--- Dataset extract ---
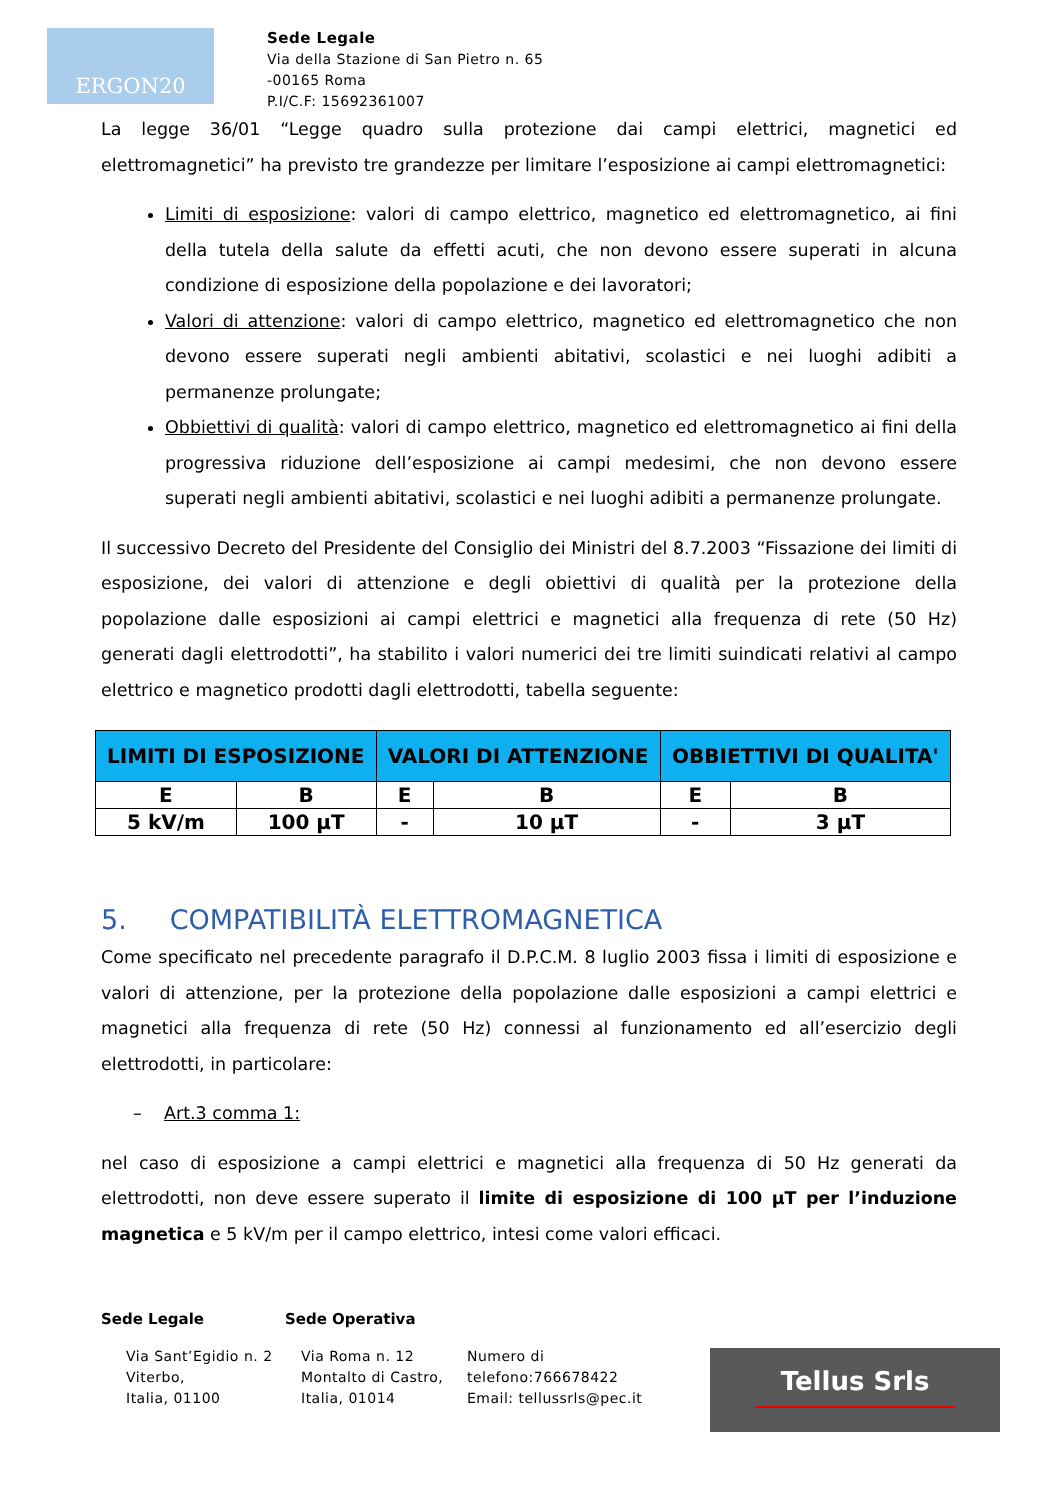ERGON20
Sede Legale
Via della Stazione di San Pietro n. 65
-00165 Roma
P.I/C.F: 15692361007
La legge 36/01 “Legge quadro sulla protezione dai campi elettrici, magnetici ed elettromagnetici” ha previsto tre grandezze per limitare l’esposizione ai campi elettromagnetici:
Limiti di esposizione: valori di campo elettrico, magnetico ed elettromagnetico, ai fini della tutela della salute da effetti acuti, che non devono essere superati in alcuna condizione di esposizione della popolazione e dei lavoratori;
Valori di attenzione: valori di campo elettrico, magnetico ed elettromagnetico che non devono essere superati negli ambienti abitativi, scolastici e nei luoghi adibiti a permanenze prolungate;
Obbiettivi di qualità: valori di campo elettrico, magnetico ed elettromagnetico ai fini della progressiva riduzione dell’esposizione ai campi medesimi, che non devono essere superati negli ambienti abitativi, scolastici e nei luoghi adibiti a permanenze prolungate.
Il successivo Decreto del Presidente del Consiglio dei Ministri del 8.7.2003 “Fissazione dei limiti di esposizione, dei valori di attenzione e degli obiettivi di qualità per la protezione della popolazione dalle esposizioni ai campi elettrici e magnetici alla frequenza di rete (50 Hz) generati dagli elettrodotti”, ha stabilito i valori numerici dei tre limiti suindicati relativi al campo elettrico e magnetico prodotti dagli elettrodotti, tabella seguente:
| LIMITI DI ESPOSIZIONE | | VALORI DI ATTENZIONE | | OBBIETTIVI DI QUALITA' | |
| --- | --- | --- | --- | --- | --- |
| E | B | E | B | E | B |
| 5 kV/m | 100 μT | - | 10 μT | - | 3 μT |
5. COMPATIBILITÀ ELETTROMAGNETICA
Come specificato nel precedente paragrafo il D.P.C.M. 8 luglio 2003 fissa i limiti di esposizione e valori di attenzione, per la protezione della popolazione dalle esposizioni a campi elettrici e magnetici alla frequenza di rete (50 Hz) connessi al funzionamento ed all’esercizio degli elettrodotti, in particolare:
– Art.3 comma 1:
nel caso di esposizione a campi elettrici e magnetici alla frequenza di 50 Hz generati da elettrodotti, non deve essere superato il limite di esposizione di 100 μT per l’induzione magnetica e 5 kV/m per il campo elettrico, intesi come valori efficaci.
Sede Legale Sede Operativa
Via Sant’Egidio n. 2 Viterbo,
Italia, 01100
Via Roma n. 12 Montalto di Castro, Italia, 01014
Numero di
telefono:766678422
Email: tellussrls@pec.it
Tellus Srls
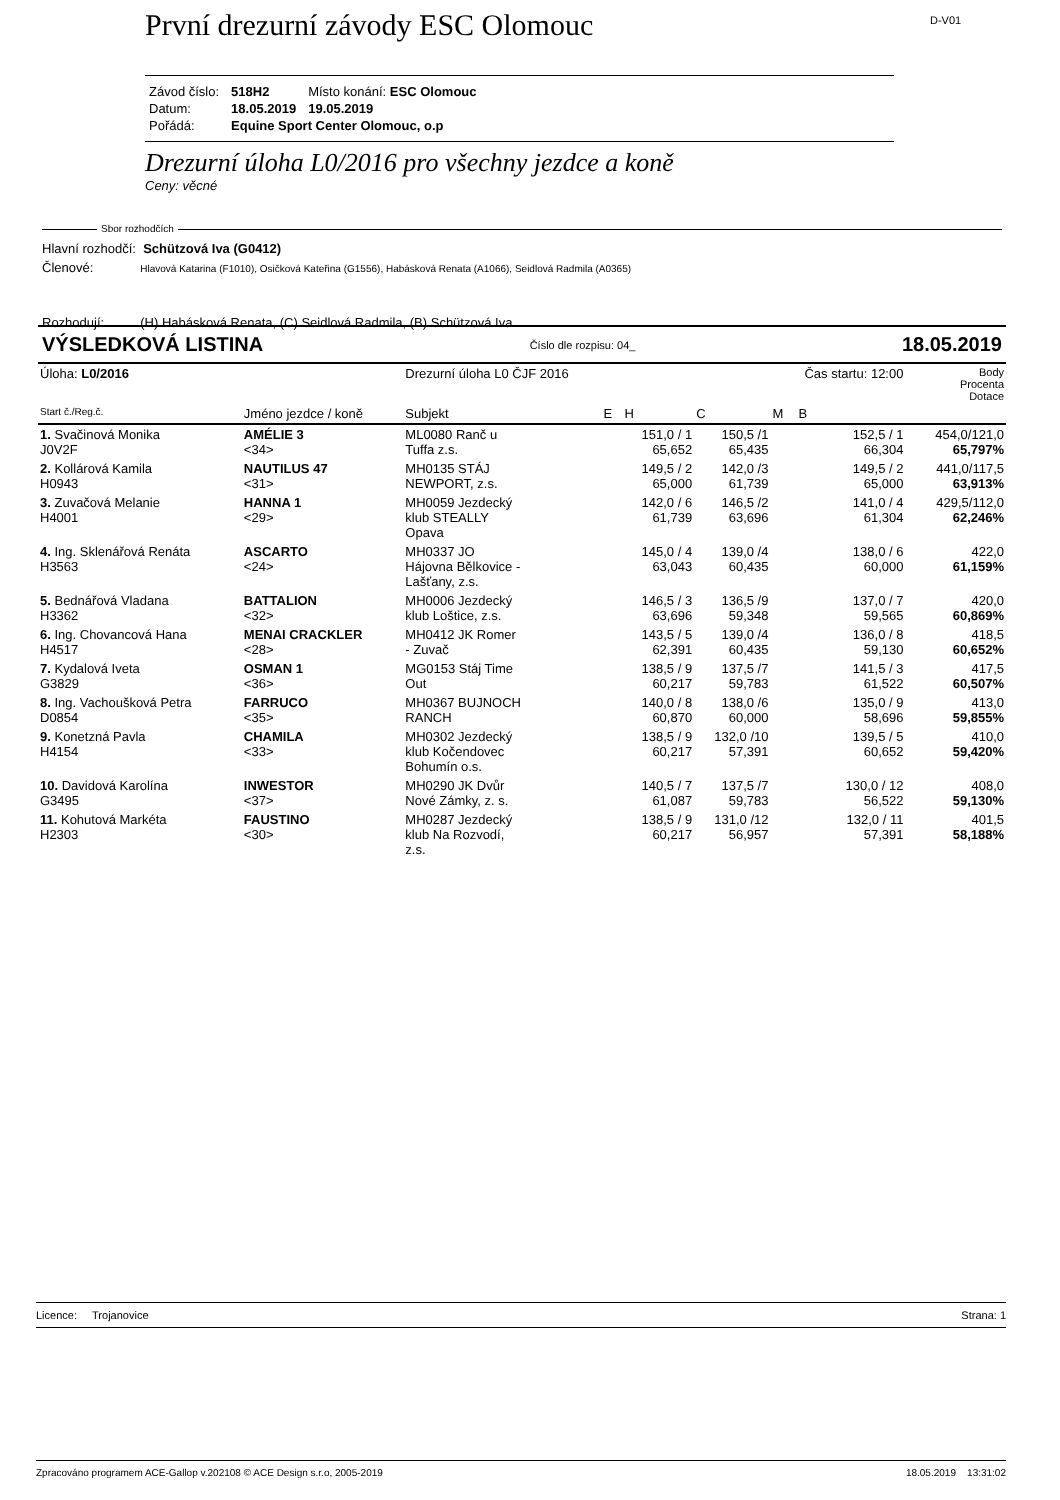První drezurní závody ESC Olomouc
D-V01
| Závod číslo: | 518H2 | Místo konání: ESC Olomouc |
| Datum: | 18.05.2019 | 19.05.2019 |
| Pořádá: | Equine Sport Center Olomouc, o.p | |
Drezurní úloha L0/2016 pro všechny jezdce a koně
Ceny: věcné
Sbor rozhodčích
Hlavní rozhodčí: Schützová Iva (G0412)
Členové: Hlavová Katarina (F1010), Osičková Kateřina (G1556), Habásková Renata (A1066), Seidlová Radmila (A0365)
Rozhodují: (H) Habásková Renata, (C) Seidlová Radmila, (B) Schützová Iva
VÝSLEDKOVÁ LISTINA Číslo dle rozpisu: 04_ 18.05.2019
| Úloha: L0/2016 | | Drezurní úloha L0 ČJF 2016 | | | | Čas startu: 12:00 | | | Body Procenta Dotace |
| --- | --- | --- | --- | --- | --- | --- | --- | --- | --- |
| Start č./Reg.č. | Jméno jezdce / koně | Subjekt | E | H | C | M | B | | |
| 1. Svačinová Monika J0V2F | AMÉLIE 3 <34> | ML0080 Ranč u Tuffa z.s. | | 151,0 / 1 65,652 | 150,5 /1 65,435 | | 152,5 / 1 66,304 | | 454,0/121,0 65,797% |
| 2. Kollárová Kamila H0943 | NAUTILUS 47 <31> | MH0135 STÁJ NEWPORT, z.s. | | 149,5 / 2 65,000 | 142,0 /3 61,739 | | 149,5 / 2 65,000 | | 441,0/117,5 63,913% |
| 3. Zuvačová Melanie H4001 | HANNA 1 <29> | MH0059 Jezdecký klub STEALLY Opava | | 142,0 / 6 61,739 | 146,5 /2 63,696 | | 141,0 / 4 61,304 | | 429,5/112,0 62,246% |
| 4. Ing. Sklenářová Renáta H3563 | ASCARTO <24> | MH0337 JO Hájovna Bělkovice - Lašťany, z.s. | | 145,0 / 4 63,043 | 139,0 /4 60,435 | | 138,0 / 6 60,000 | | 422,0 61,159% |
| 5. Bednářová Vladana H3362 | BATTALION <32> | MH0006 Jezdecký klub Loštice, z.s. | | 146,5 / 3 63,696 | 136,5 /9 59,348 | | 137,0 / 7 59,565 | | 420,0 60,869% |
| 6. Ing. Chovancová Hana H4517 | MENAI CRACKLER <28> | MH0412 JK Romer - Zuvač | | 143,5 / 5 62,391 | 139,0 /4 60,435 | | 136,0 / 8 59,130 | | 418,5 60,652% |
| 7. Kydalová Iveta G3829 | OSMAN 1 <36> | MG0153 Stáj Time Out | | 138,5 / 9 60,217 | 137,5 /7 59,783 | | 141,5 / 3 61,522 | | 417,5 60,507% |
| 8. Ing. Vachoušková Petra D0854 | FARRUCO <35> | MH0367 BUJNOCH RANCH | | 140,0 / 8 60,870 | 138,0 /6 60,000 | | 135,0 / 9 58,696 | | 413,0 59,855% |
| 9. Konetzná Pavla H4154 | CHAMILA <33> | MH0302 Jezdecký klub Kočendovec Bohumín o.s. | | 138,5 / 9 60,217 | 132,0 /10 57,391 | | 139,5 / 5 60,652 | | 410,0 59,420% |
| 10. Davidová Karolína G3495 | INWESTOR <37> | MH0290 JK Dvůr Nové Zámky, z. s. | | 140,5 / 7 61,087 | 137,5 /7 59,783 | | 130,0 / 12 56,522 | | 408,0 59,130% |
| 11. Kohutová Markéta H2303 | FAUSTINO <30> | MH0287 Jezdecký klub Na Rozvodí, z.s. | | 138,5 / 9 60,217 | 131,0 /12 56,957 | | 132,0 / 11 57,391 | | 401,5 58,188% |
Licence: Trojanovice Strana: 1
Zpracováno programem ACE-Gallop v.202108 © ACE Design s.r.o, 2005-2019 18.05.2019 13:31:02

--- Aim of the exercise ---
Reproduce exactly, and only, the part of the listing above that begins at the line with "QUALITA' | |" and goes on through the line with "5. COMPATIBILITÀ ELETTROMAGNETICA".

--- Solution ---
| LIMITI DI ESPOSIZIONE | | VALORI DI ATTENZIONE | | OBBIETTIVI DI QUALITA' | |
| --- | --- | --- | --- | --- | --- |
| E | B | E | B | E | B |
| 5 kV/m | 100 μT | - | 10 μT | - | 3 μT |
5. COMPATIBILITÀ ELETTROMAGNETICA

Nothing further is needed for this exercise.